Present every one of the entries below as a numbered list of their lines, dropping the blank lines. Leave the picture markers out of your answer.

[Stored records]
--------------------
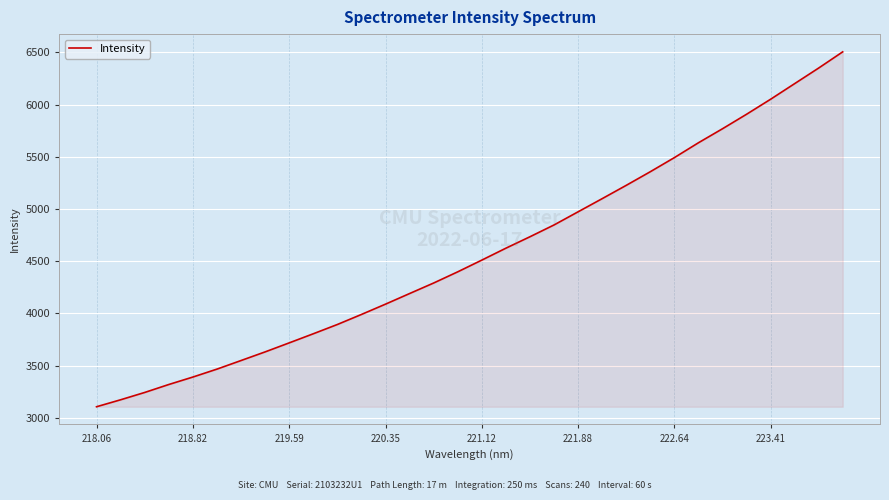

What is the greatest value displayed?

6505.9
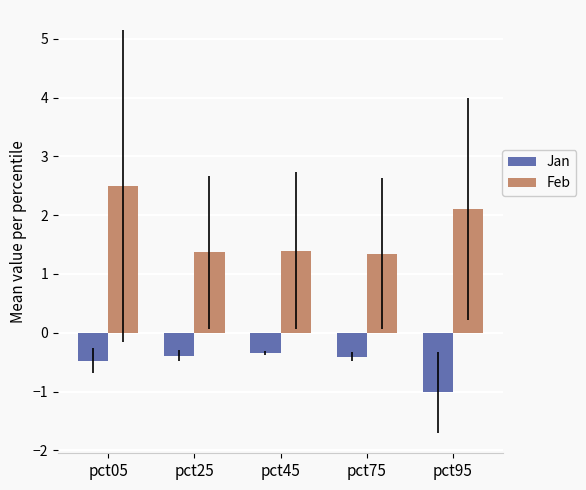

What is the difference between the maximum and minimum values in the Feb series?

1.1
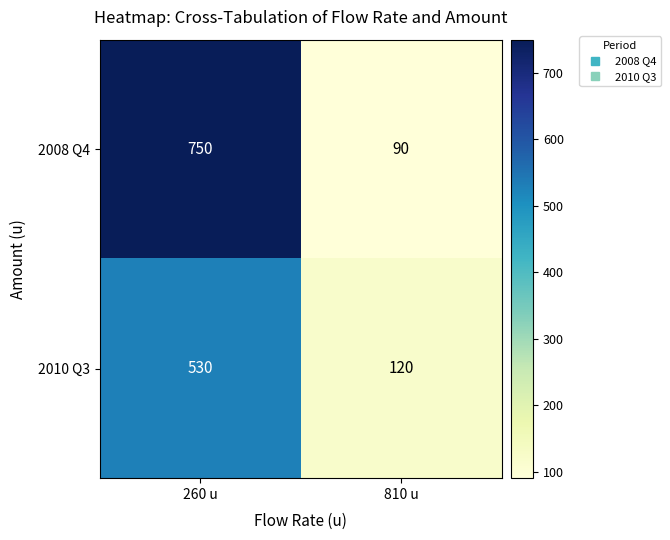

Reading left to right, list all the values displayed in this chart.

2008 Q4: 260 u=750	810 u=90
2010 Q3: 260 u=530	810 u=120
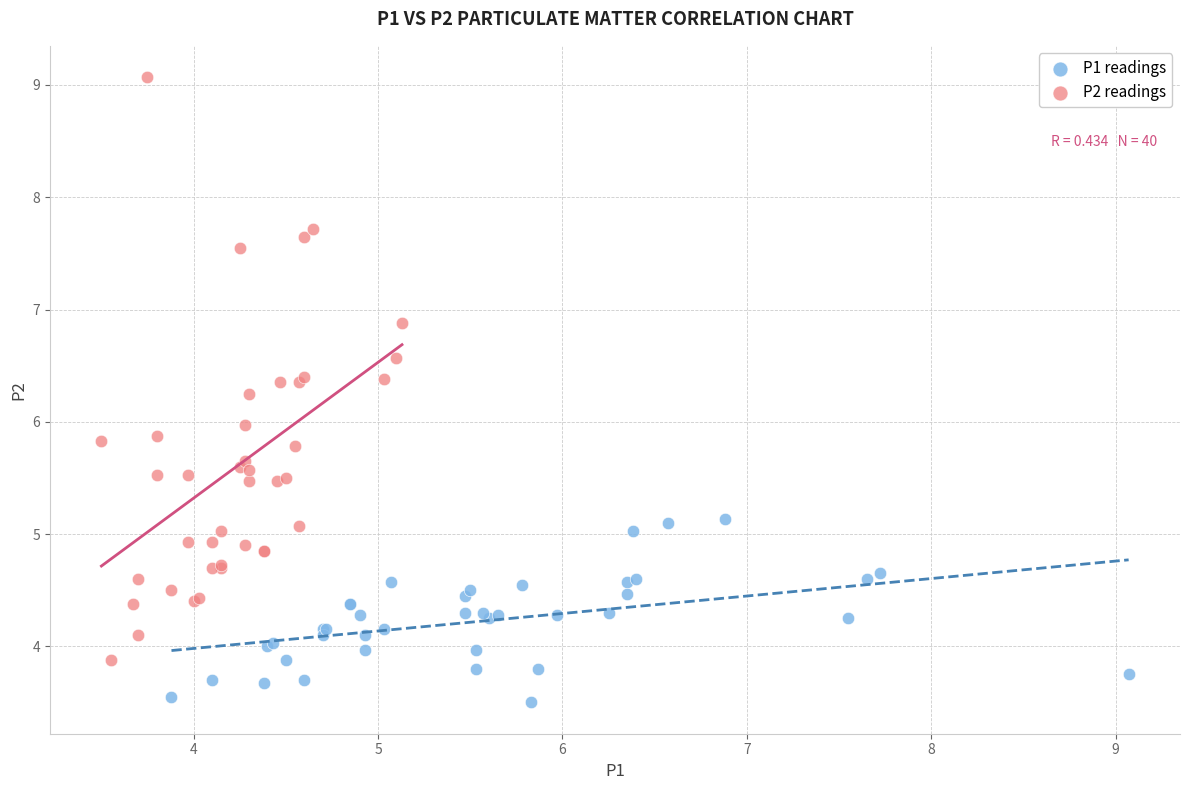

Which series contains the highest Y value?

P2 readings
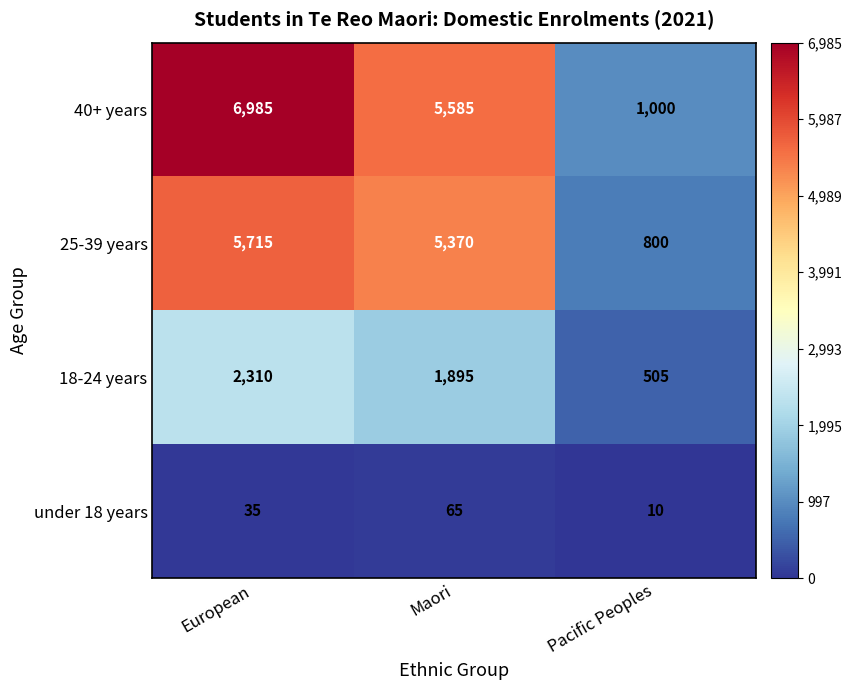

What is the maximum value shown in the chart?

6985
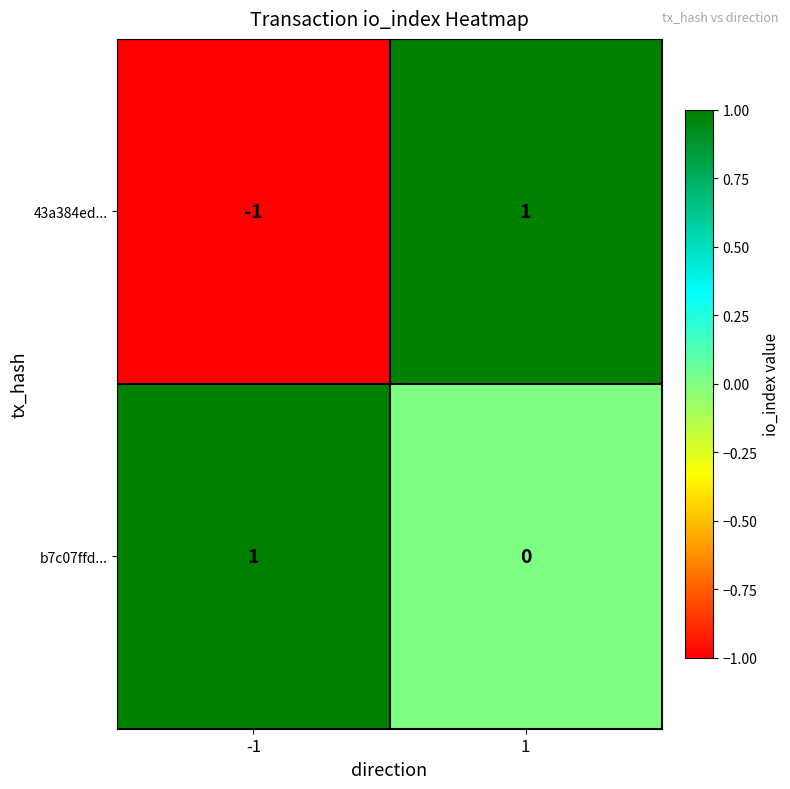

Is it true that b7c07ffd... equals -1 at 1?

False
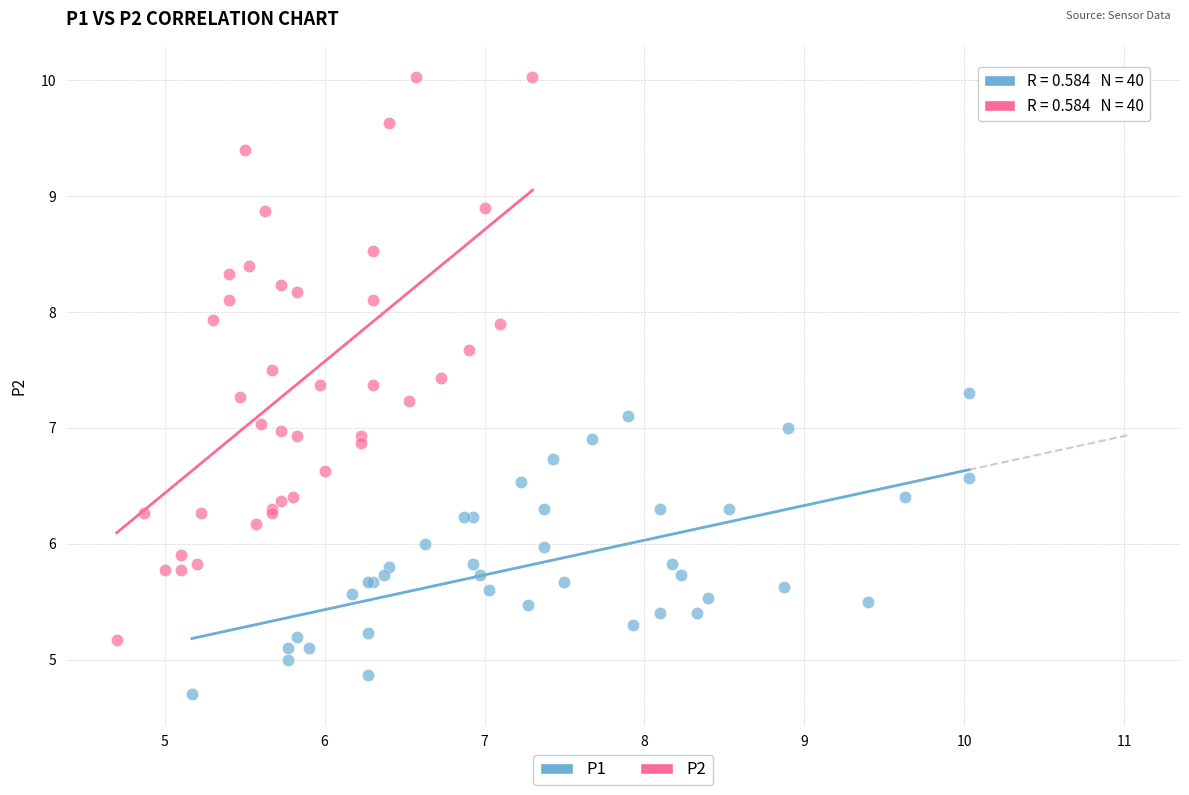

Which series has the widest spread of Y values?

P2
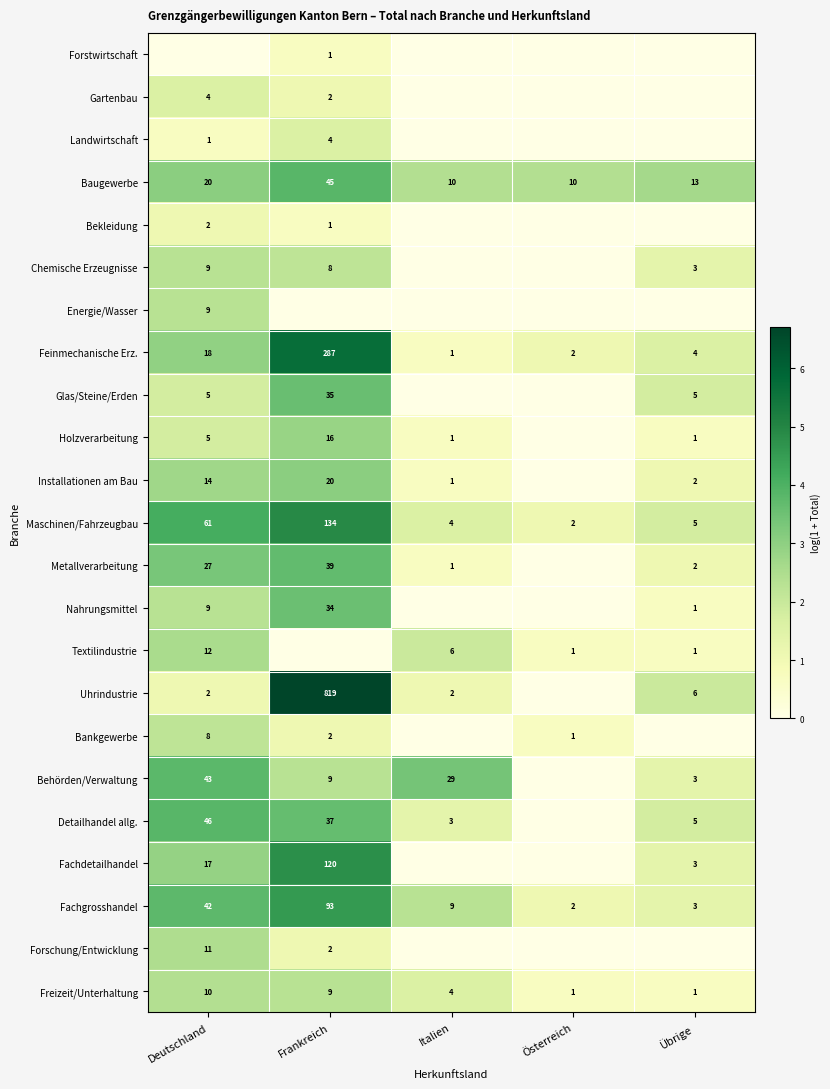

At which label does Fachgrosshandel first exceed 9?

Deutschland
--------------------
- **TASK ANSWER**:
1. What is the greatest value displayed?
2. 6505.9
3. What is the difference between the maximum and minimum values in the Feb series?
4. 1.1
5. Reading left to right, list all the values displayed in this chart.
6. 2008 Q4: 260 u=750	810 u=90
7. 2010 Q3: 260 u=530	810 u=120
8. Which series contains the highest Y value?
9. P2 readings
10. What is the maximum value shown in the chart?
11. 6985
12. Is it true that b7c07ffd... equals -1 at 1?
13. False
14. Which series has the widest spread of Y values?
15. P2
16. At which label does Fachgrosshandel first exceed 9?
17. Deutschland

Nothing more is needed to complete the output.